As I highlighted in my first piece about his experiences, Samnop, who goes by Sam, wants Americans and the world to understand how devastating war is and what happened in Cambodia under the Khmer Rouge, or the Communist Party of Kampuchea (CPK). CPK leader Pol Pot was one of the worst mass murderers of the 20th century. Indeed, 25 of Sam’s own family members died under the Khmer Rouge regime, including three of his siblings. While Sam himself was born after the era of the genocidal “killing fields” (1975-79), he grew up with the reality of civil war, as the Khmer Rouge split and multiple factions were fighting each other in Cambodia. Sam shared with me stories from his family’s experience during the “killing fields” era, and his own experience later during the civil war, overcoming huge obstacles to learn English and fulfill his dreams.
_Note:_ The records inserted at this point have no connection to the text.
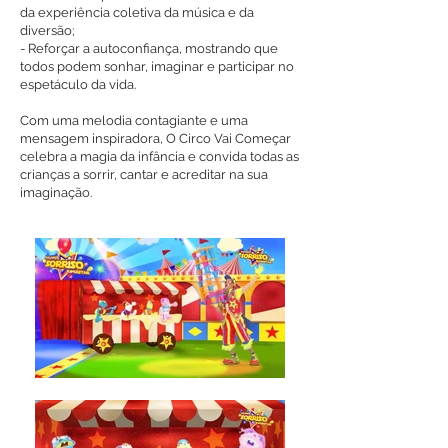
da experiência coletiva da música e da
diversão;
- Reforçar a autoconfiança, mostrando que
todos podem sonhar, imaginar e participar no
espetáculo da vida.
Com uma melodia contagiante e uma
mensagem inspiradora, O Circo Vai Começar
celebra a magia da infância e convida todas as
crianças a sorrir, cantar e acreditar na sua
imaginação.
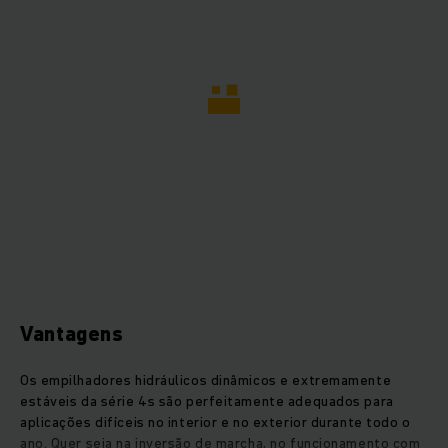
Vantagens
Os empilhadores hidráulicos dinâmicos e extremamente
estáveis da série 4s são perfeitamente adequados para
aplicações difíceis no interior e no exterior durante todo o
ano. Quer seja na inversão de marcha, no funcionamento com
Now Sam wants Americans to come to Cambodia too, and see his country for themselves.

Sam’s grandfather died during the Khmer Rouge purge of educated people, when Sam said around 95% of educated Cambodians were massacred. “I want to talk about my grandfather, my mother, and my father,” Sam said. “My grandfather, he was a professor of law and economy, so [Khmer Rouge] tried to kill my whole family. But my mom had been safe because after my grandfather know that this is trick of Khmer Rouge, they want to find the educated people[’s] family, that’s why my grandfather, he lie to the Khmer Rouge about my mom, that he said my mom is not real daughter of him, she’s adopted daughter.” So she survived to have Sam.
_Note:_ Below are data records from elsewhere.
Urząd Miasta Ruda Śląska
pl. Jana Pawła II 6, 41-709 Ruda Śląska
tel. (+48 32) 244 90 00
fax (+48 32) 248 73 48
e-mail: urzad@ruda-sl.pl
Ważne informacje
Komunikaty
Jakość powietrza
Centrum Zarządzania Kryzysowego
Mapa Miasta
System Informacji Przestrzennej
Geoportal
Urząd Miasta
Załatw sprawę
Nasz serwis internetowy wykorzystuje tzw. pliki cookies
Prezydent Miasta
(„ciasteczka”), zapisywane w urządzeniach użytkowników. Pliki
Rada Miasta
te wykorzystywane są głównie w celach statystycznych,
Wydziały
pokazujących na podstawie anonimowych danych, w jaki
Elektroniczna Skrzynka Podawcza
Sam, along with some scholars, estimates the Khmer Rouge genocide’s death toll at around 3 million Cambodians, out of a population of about 7 million. His father was one of the few educated Cambodians who survived. “And my father, he was a student in the university at that time, but he kept secret of his knowledge, he said ‘I’m a taxi driver, I don’t know anything,’ and he almost die many times,” Sam explained. “Because they test him, because he told me one night, when he cooking, somebody walk behind him and they said, ‘Bonjour’? But he control his mind, and he [pretend] like he don’t understand anything, and he look at that man, he smiles, and then he try to test him many times.”
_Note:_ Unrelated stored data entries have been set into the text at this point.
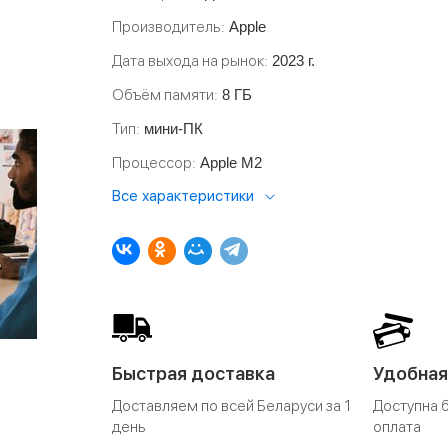
Производитель
Apple
Дата выхода на рынок
2023 г.
Объём памяти
8 ГБ
Тип
мини-ПК
Процессор
Apple M2
Все характеристики
Быстрая доставка
Удобная
Доставляем по всей Беларуси за 1
Доступна 
день
оплата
One question Sam’s father was asked was “‘What do you do in Phnom Penh?’ Because at that time every people have to move out from the city to the countryside, so we call new people and old people … old people just mean very old age, the people who in Khmer Rouge side, look after and observe all the new peoples.” This was after 17 April, 1975, when Khmer Rouge successfully occupied the city of Phnom Penh, when the Khmer Rouge was trying to force people out of the city to live in a classless, socialist agrarian society. This project became a deadly disaster.

Sam provided context as to why the conflict had occurred to begin with and whom the Khmer Rouge was fighting. “Lon Nol is first president of Cambodia who brought democracy from the United States, and Richard Nixon and [U.S. Secretary of State] Henry Kissinger support him,” Sam said. Unfortunately, the Khmer Rouge was determined to massacre Lon Nol supporters, most particularly the educated supporters.